*Data supplied*:
:::::
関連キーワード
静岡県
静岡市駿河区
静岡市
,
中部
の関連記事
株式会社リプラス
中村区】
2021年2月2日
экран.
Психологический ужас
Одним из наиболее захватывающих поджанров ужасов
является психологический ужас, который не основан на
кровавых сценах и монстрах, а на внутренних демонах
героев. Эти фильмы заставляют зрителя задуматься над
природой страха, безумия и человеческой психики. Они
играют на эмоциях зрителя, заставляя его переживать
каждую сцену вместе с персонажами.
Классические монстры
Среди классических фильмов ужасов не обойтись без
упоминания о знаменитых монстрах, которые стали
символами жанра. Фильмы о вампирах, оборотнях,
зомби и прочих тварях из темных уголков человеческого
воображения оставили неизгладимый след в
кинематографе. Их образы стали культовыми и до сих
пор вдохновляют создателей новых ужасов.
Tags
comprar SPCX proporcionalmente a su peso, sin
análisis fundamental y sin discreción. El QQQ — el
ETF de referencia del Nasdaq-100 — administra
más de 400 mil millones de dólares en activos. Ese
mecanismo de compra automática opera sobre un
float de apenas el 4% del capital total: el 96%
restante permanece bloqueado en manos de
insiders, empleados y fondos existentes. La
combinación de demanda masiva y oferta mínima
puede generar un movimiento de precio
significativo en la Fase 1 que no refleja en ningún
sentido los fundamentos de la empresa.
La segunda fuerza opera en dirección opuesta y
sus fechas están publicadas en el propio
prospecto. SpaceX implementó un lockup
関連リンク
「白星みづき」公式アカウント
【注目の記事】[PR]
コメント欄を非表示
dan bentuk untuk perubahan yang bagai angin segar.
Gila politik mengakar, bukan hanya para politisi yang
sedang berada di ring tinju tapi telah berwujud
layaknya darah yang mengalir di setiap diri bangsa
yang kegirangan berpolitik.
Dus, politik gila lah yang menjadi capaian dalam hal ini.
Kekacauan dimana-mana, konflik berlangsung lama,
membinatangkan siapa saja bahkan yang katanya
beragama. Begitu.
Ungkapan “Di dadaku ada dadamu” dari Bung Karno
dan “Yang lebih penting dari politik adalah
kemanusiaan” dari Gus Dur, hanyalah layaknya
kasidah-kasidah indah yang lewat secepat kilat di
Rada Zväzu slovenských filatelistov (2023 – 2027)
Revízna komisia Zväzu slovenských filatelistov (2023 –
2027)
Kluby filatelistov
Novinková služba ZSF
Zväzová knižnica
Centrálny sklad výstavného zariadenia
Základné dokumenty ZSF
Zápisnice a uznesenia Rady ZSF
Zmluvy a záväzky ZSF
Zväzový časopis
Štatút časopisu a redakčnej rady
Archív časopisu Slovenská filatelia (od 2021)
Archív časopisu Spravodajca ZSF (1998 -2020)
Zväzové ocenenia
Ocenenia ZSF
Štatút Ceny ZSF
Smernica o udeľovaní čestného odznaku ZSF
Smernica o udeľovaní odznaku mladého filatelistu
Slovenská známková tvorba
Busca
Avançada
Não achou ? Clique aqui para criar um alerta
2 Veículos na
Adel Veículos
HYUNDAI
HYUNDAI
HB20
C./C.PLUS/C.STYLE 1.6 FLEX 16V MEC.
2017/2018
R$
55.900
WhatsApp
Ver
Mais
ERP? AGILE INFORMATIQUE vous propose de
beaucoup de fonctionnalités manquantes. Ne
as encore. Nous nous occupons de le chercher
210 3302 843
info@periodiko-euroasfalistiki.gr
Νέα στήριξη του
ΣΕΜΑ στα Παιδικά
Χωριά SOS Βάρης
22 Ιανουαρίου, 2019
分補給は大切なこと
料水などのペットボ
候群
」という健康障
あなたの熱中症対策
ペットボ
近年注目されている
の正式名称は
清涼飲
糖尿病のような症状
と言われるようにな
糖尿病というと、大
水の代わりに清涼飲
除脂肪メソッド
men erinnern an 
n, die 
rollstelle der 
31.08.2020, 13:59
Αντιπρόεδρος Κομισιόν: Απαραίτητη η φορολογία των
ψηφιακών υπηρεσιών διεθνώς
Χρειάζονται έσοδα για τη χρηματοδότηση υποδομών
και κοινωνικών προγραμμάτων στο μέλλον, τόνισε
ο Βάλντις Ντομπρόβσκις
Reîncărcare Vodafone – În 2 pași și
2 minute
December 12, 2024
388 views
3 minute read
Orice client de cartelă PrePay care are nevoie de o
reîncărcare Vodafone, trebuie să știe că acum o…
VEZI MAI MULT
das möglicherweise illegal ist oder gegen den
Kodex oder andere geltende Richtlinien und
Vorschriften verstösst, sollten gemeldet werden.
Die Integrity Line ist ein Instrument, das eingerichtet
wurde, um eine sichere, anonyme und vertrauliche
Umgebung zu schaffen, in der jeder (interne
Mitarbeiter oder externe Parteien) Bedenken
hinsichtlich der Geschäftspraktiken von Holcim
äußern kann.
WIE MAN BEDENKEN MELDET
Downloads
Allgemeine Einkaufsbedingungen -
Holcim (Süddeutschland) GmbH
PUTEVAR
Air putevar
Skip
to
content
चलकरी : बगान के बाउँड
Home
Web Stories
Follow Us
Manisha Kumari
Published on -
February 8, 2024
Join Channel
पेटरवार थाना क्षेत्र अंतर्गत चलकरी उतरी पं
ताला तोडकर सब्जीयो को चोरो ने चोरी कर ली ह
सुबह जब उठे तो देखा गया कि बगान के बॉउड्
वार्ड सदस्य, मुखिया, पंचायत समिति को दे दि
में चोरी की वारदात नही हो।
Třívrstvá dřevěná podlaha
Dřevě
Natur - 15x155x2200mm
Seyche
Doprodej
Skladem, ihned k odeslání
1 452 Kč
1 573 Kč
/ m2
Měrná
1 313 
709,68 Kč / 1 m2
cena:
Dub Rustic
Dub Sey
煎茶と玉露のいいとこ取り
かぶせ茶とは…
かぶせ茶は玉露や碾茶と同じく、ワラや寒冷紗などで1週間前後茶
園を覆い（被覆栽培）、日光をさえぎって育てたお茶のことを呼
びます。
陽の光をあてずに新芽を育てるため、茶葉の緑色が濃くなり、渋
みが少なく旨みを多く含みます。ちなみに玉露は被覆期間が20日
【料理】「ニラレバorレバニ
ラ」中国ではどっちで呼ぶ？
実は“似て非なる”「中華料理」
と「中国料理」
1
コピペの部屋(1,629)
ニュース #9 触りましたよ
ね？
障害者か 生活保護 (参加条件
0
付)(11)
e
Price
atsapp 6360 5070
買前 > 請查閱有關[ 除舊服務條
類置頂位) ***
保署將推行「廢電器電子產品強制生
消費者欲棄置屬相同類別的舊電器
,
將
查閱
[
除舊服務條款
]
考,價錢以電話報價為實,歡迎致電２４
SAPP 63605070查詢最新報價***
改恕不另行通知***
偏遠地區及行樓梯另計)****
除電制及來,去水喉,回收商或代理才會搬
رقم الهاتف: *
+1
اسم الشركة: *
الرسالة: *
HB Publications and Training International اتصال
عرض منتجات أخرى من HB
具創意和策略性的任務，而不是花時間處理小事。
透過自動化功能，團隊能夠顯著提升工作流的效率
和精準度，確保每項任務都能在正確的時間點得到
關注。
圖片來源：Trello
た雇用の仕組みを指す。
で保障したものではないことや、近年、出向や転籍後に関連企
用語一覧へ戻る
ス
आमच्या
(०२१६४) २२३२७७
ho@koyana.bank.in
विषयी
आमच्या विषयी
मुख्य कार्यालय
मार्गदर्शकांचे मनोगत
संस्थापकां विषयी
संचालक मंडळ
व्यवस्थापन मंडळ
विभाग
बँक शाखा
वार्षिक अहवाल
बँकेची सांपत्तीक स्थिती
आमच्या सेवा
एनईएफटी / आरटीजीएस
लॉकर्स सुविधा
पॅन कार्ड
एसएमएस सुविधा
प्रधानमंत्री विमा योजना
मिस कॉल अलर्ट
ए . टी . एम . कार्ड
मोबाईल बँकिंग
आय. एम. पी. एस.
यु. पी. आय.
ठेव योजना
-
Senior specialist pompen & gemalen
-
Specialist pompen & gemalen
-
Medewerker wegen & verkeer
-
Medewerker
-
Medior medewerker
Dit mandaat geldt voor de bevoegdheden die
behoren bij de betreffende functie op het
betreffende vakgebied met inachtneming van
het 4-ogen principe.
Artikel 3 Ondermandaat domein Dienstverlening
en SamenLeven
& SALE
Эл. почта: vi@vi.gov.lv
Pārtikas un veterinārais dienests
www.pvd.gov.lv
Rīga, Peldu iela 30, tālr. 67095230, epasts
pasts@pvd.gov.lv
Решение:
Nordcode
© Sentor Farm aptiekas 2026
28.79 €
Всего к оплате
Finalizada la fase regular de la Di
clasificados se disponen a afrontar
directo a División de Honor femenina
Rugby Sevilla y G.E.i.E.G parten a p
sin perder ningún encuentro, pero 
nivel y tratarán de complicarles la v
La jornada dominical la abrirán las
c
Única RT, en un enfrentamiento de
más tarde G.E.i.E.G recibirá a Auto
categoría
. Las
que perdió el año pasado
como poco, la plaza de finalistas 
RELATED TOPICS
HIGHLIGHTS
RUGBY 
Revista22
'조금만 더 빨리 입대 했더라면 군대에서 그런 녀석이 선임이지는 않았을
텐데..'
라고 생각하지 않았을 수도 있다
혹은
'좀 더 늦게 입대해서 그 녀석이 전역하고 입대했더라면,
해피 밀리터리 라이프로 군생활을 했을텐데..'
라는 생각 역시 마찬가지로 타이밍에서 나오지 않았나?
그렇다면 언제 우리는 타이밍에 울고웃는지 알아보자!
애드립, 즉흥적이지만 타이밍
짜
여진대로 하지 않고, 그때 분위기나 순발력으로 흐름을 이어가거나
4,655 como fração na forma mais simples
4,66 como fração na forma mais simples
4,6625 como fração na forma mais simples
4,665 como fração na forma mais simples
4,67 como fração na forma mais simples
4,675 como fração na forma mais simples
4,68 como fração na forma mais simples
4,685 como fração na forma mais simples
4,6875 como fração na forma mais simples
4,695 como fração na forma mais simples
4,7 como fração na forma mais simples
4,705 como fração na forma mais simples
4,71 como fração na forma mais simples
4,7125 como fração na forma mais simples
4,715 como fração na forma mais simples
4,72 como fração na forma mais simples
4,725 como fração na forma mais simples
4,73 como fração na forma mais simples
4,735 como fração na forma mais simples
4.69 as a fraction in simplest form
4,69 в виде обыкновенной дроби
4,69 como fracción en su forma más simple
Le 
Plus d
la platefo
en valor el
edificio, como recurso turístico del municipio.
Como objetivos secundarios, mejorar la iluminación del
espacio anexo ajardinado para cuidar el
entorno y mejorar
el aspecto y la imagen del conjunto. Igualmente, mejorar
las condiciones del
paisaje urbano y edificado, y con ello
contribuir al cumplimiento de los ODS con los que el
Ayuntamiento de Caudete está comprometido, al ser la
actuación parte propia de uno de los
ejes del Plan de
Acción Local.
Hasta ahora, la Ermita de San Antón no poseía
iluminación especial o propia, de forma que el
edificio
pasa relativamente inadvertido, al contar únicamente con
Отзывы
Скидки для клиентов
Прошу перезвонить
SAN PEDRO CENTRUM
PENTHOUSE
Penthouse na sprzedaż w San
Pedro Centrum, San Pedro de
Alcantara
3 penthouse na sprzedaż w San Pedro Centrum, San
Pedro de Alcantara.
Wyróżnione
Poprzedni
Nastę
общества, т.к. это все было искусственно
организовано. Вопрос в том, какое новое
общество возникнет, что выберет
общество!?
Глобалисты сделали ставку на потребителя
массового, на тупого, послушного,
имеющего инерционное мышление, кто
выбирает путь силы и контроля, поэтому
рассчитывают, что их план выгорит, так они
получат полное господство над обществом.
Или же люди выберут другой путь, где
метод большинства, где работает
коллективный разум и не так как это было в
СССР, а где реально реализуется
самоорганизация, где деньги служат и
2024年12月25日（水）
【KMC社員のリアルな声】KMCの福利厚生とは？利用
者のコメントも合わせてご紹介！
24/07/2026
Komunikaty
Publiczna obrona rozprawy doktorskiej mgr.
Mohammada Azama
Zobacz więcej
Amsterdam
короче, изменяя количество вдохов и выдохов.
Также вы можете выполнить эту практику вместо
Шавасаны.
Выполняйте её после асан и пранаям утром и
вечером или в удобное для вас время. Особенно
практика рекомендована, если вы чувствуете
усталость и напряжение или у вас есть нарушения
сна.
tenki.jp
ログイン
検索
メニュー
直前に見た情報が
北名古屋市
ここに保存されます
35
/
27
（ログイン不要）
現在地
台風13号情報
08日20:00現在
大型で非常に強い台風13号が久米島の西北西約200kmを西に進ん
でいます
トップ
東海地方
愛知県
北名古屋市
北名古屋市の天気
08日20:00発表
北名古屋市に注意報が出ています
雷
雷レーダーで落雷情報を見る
:::::
*What you should do*:
Copy the text of the entries above word for word, starting at the very beginning and ending with the line that contains "membinatangkan siapa saja bahkan yang katanya".

*Task solution*:
関連キーワード
静岡県
静岡市駿河区
静岡市
,
中部
の関連記事
株式会社リプラス
中村区】
2021年2月2日
экран.
Психологический ужас
Одним из наиболее захватывающих поджанров ужасов
является психологический ужас, который не основан на
кровавых сценах и монстрах, а на внутренних демонах
героев. Эти фильмы заставляют зрителя задуматься над
природой страха, безумия и человеческой психики. Они
играют на эмоциях зрителя, заставляя его переживать
каждую сцену вместе с персонажами.
Классические монстры
Среди классических фильмов ужасов не обойтись без
упоминания о знаменитых монстрах, которые стали
символами жанра. Фильмы о вампирах, оборотнях,
зомби и прочих тварях из темных уголков человеческого
воображения оставили неизгладимый след в
кинематографе. Их образы стали культовыми и до сих
пор вдохновляют создателей новых ужасов.
Tags
comprar SPCX proporcionalmente a su peso, sin
análisis fundamental y sin discreción. El QQQ — el
ETF de referencia del Nasdaq-100 — administra
más de 400 mil millones de dólares en activos. Ese
mecanismo de compra automática opera sobre un
float de apenas el 4% del capital total: el 96%
restante permanece bloqueado en manos de
insiders, empleados y fondos existentes. La
combinación de demanda masiva y oferta mínima
puede generar un movimiento de precio
significativo en la Fase 1 que no refleja en ningún
sentido los fundamentos de la empresa.
La segunda fuerza opera en dirección opuesta y
sus fechas están publicadas en el propio
prospecto. SpaceX implementó un lockup
関連リンク
「白星みづき」公式アカウント
【注目の記事】[PR]
コメント欄を非表示
dan bentuk untuk perubahan yang bagai angin segar.
Gila politik mengakar, bukan hanya para politisi yang
sedang berada di ring tinju tapi telah berwujud
layaknya darah yang mengalir di setiap diri bangsa
yang kegirangan berpolitik.
Dus, politik gila lah yang menjadi capaian dalam hal ini.
Kekacauan dimana-mana, konflik berlangsung lama,
membinatangkan siapa saja bahkan yang katanya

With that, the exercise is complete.